Porcine insulin was one of the earliest types of exogenous insulin and is still in use today. The pancreas is removed from a pig (the animal).
Bovine insulin was developed in the early 1980s to replace porcine insulin. The exogenous insulin is extracted from the bovine pancreas (cow pancreas).
Human Recombinant Insulin
Human recombinant insulin is produced by genetic engineering. The exogenous insulin is made using DNA technology to produce human insulin in the laboratory.
How to use Insulin Pens?
Insulin pens are used for injecting liquid medicines, such as insulin and other injectable medications, into the body via a hypodermic needle (a long thin needle). A hypodermic needle is painless when injected into a smaller body area like an arm or thigh instead of a larger body area like the buttocks or abdomen. When using an injection pen or syringe, it is important to know how to properly hold the pen or syringe and place the needle into the body area being injected. Tandem Diabetes recommends that you pay attention to the symptoms and monitor your glucose levels actively.
A Step by Step Guide on How to Use an Insulin Pen
Remove the pen cap. Place a new needle on the pen. Use alcohol swabs to cleanse and disinfect your hands before handling or changing a needle. Then, remove one of the needles from its wrapper and screw it onto the end of your insulin pen by turning clockwise until you hear it click into place. Never use a pen with an expired, damaged, or clogged needle (use only sterile needles). Your pen should be used within 28 days after opening.
Check that there is enough insulin in your cartridge and if there is any air in your cartridge. Hold the pen straight up and down as if you were going to give yourself an injection with a syringe. Be sure to hold it with the needle pointing upwards so that if any insulin leaks out of the needle, it will drip back into the cartridge and not onto you or your clothes.

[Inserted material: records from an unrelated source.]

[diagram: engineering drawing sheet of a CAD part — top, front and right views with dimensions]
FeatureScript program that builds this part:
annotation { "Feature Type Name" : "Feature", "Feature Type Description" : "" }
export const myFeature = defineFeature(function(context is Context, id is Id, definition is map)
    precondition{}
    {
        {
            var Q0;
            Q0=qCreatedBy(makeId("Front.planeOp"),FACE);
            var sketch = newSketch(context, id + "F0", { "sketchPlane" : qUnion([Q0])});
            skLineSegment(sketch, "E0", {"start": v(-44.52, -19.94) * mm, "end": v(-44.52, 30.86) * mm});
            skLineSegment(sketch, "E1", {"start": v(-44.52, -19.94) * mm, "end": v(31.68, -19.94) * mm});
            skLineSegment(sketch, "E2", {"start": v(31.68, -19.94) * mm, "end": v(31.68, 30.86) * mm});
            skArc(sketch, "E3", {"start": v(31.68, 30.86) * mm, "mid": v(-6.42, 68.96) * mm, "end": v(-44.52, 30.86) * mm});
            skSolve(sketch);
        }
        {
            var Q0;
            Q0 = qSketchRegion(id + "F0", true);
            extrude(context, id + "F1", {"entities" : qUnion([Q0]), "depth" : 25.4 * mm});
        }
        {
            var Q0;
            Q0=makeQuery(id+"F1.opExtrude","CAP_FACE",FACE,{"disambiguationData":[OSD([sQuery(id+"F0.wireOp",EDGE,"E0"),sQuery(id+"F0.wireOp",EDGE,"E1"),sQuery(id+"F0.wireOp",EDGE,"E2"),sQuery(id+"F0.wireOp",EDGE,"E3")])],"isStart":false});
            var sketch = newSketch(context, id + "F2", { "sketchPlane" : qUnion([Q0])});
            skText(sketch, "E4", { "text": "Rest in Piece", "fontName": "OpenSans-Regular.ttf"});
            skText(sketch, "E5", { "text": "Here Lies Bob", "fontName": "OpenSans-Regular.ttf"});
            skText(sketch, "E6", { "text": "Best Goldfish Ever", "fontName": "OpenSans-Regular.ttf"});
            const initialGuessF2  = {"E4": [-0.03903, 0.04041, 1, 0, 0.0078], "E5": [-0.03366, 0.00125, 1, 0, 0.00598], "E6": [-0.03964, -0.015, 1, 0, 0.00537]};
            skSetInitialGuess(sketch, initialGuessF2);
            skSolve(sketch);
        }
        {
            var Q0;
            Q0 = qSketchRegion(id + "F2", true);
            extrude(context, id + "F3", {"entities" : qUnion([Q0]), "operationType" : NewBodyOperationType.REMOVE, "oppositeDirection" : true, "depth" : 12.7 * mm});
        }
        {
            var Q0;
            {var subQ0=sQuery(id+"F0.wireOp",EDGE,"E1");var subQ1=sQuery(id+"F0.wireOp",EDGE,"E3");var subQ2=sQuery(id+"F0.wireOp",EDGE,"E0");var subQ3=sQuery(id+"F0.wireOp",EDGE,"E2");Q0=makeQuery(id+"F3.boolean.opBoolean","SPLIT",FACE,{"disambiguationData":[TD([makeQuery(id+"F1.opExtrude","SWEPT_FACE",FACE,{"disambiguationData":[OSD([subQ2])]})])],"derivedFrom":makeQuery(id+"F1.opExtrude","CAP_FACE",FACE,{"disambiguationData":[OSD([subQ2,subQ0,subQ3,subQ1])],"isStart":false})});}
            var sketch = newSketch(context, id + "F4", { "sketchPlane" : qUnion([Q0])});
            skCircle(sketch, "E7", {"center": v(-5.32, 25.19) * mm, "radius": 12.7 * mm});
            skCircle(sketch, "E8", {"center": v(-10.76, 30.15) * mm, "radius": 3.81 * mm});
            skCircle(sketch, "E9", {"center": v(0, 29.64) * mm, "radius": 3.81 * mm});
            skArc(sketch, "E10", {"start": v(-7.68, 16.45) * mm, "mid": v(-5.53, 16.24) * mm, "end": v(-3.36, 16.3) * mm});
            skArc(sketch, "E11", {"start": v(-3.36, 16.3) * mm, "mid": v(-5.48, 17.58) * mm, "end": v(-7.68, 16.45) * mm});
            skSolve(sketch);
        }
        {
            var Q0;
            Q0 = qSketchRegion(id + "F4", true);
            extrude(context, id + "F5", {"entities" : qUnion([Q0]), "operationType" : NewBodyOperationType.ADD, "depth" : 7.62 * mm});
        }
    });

Note that your pen should never be held like a pencil. This could cause air bubbles to enter your insulin and damage your pen. You can inject insulin into your stomach area but rotate sites. Do not inject into areas that are bruised, red or tender. You can also inject insulin into the thigh or buttocks.
With your thumb, press the pen’s plunger until you see a drop of insulin at the needle tip. With your other hand, pinch up some skin at the injection site and hold it firmly for about 10 seconds to make sure you have a good blood supply at that spot. It is best to use an area with little fat under the skin to get good insulin absorption.
Insert the needle straight through the pinched-up skin and into your tissue without pushing down on it (this will activate the safety mechanism on some pens). Once in place, push down on the plunger slightly until you see a drop of blood appear at the needle tip. As the insulin is injected, you will feel a slight prick.
Remove the needle and press a cotton ball or piece of gauze over the injection site (or use an alcohol swab if you have one). Do not rub the injection site as it could cause bruising or damage tissue. Dispose of your syringe and pen in an appropriate container right away, preferably within 15 minutes. Do not throw it away in regular trash without first removing your needle.